Cavalos selvagens do deserto da Namíbia correm risco de extinção


Os cavalos selvagens do deserto da Namíbia, que sobreviveram ao abandono após serem deixados, há um século, à própria sorte, estão à beira da extinção. Isso porque as hienas e as secas severas fizeram com que a espécie fosse reduzida a apenas 74 animais.

Desde que foram abandonados, eles não eram muitos animais, mas sempre se mantiveram acima de cem. Há apenas quatro anos, eram 300, segundo a Namibia Wild Horses, fundação sem fins lucrativos que luta pela preservação da espécie. As informações são da agência de notícias EFE.

Foto: Pixabay / Ilustrativa

“A história desses cavalos tem cerca de 104 ou 105 anos. Havia um criadouro à beira do deserto da Namíbia que os mantinha para as minas de diamantes, para o trabalho e também para o lazer. Durante o tumulto por causa da Primeira Guerra Mundial, o dono foi repatriado à Alemanha e estes cavalos ficaram livres”, explicou à Agência Efe Mannfred Goldbeck, presidente da Namibia Wild Horses.

Após o abandono, eles se estabeleceram em uma região no extremo sul do deserto, conhecida como Garub, onde havia uma estação ferroviária na qual tinha água. No entanto, em 1986 o terreno passou a integrar o parque nacional Namibe-Naukluft. Com a área cercada, os cavalos tiveram seu espaço reduzido. Atualmente, eles vivem em pequenos grupos espalhados por uma área de aproximadamente 60 quilômetros de extensão.
A redução da área dos cavalos, devido a criação do parque, diminuiu também a capacidade de ação dos conservacionistas e da comunidade local, gerando uma diminuição da população desde 2013. Em todo esse período, nenhum potro sobreviveu até atingir a idade adulta. Eles são mortos, principalmente, por hienas famintas, mas a seca severa que abateu o sul da África entre 2015 e 2018 também é causa da morte desses animais.

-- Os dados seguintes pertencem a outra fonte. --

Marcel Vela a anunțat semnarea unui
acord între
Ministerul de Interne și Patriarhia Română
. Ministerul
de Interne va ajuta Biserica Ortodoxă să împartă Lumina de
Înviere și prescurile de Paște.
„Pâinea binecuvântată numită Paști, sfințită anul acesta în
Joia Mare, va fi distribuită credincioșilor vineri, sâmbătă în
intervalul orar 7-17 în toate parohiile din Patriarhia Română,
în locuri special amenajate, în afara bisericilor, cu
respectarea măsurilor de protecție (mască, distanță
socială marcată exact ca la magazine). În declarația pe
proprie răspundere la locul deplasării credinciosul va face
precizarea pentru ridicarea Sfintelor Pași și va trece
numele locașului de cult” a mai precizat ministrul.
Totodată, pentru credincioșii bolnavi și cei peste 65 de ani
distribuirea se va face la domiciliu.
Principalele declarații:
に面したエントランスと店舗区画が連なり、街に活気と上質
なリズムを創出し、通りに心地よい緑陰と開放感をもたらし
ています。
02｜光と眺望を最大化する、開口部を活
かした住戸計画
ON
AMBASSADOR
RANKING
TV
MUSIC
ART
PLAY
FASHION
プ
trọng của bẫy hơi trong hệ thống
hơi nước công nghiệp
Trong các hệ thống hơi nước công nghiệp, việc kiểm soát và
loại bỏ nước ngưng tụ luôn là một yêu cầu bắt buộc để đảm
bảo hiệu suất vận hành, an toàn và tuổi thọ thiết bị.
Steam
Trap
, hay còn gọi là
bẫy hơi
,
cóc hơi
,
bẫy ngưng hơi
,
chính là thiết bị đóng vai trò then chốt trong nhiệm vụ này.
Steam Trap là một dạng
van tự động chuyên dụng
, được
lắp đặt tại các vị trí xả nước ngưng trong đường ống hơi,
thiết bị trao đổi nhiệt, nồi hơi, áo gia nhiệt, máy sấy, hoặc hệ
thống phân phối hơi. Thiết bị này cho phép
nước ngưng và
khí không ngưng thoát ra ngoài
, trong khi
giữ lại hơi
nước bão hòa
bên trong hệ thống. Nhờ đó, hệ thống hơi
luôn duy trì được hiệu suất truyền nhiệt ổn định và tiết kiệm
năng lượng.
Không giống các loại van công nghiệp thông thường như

A única diferença física entre eles e os cavalos domesticados é o fato de que são pequenos e magros, devido às dificuldades que enfrentam.  Esses animais pertencem a três raças e chegaram ao sul da África trazidos por colonizadores europeus.

Na tentativa de salvar a espécie, a Namibia Wild Horses se ofereceu para assumir a custódia dos cavalos, que são de responsabilidade do poder público, que não tem garantido esforços suficientes para protegê-los. A proposta da fundação é comprar um terreno fora do parque e manter os animais no local, que continuariam sendo propriedade do governo e poderiam ser vistos pelos turistas, mas seriam cuidados pela entidade.

A proposta, porém, foi rejeitada pelo presidente Hage Geingob. No ano passado, a preocupação dele com a sobrevivência dos cavalos motivou o Ministério de Meio Ambiente e Turismo a mudar sua postura de “não interferência”, passando a capturar hienas.

“As hienas e os cavalos estão em uma área protegida, mas as hienas se espalham. Há explorações agrárias bordeando o parque e as hienas estavam se alimentando de ovelhas, portanto os fazendeiros atuavam contra elas. Como não há tantas explorações devido à seca, buscam outro alimento e agora são os cavalos”, detalhou Goldbeck.

O apoio à caça de hienas dentro do parque foi alvo de polêmica. Isso porque a decisão contraria os princípios do parque e dos animalistas.

“Ficamos muito tristes e, além disso, o problema é que o Ministério atuou demais tarde”, acrescentou o presidente da Namibia Wild Horses.

O ponto positivo, segundo Goldbeck, é o governo ter reconhecido o valor dos cavalos selvagens e passar a considerar diferentes planos de ação. “Isso não era assim no passado, antes diziam ‘se não podem sobreviver é preciso deixá-los morrer'”, lembrou. O ativista conta que, no passado, a sobrevivência dos cavalos dependeu do fornecimento direto de alimentos para eles nos períodos de seca.

“Podemos cuidar deles fora do parque se tivermos a permissão do Ministério”, assegurou Goldbeck. “Mas nos preocupa o fato de que não possa haver uma próxima geração desses cavalos selvagens”, completou.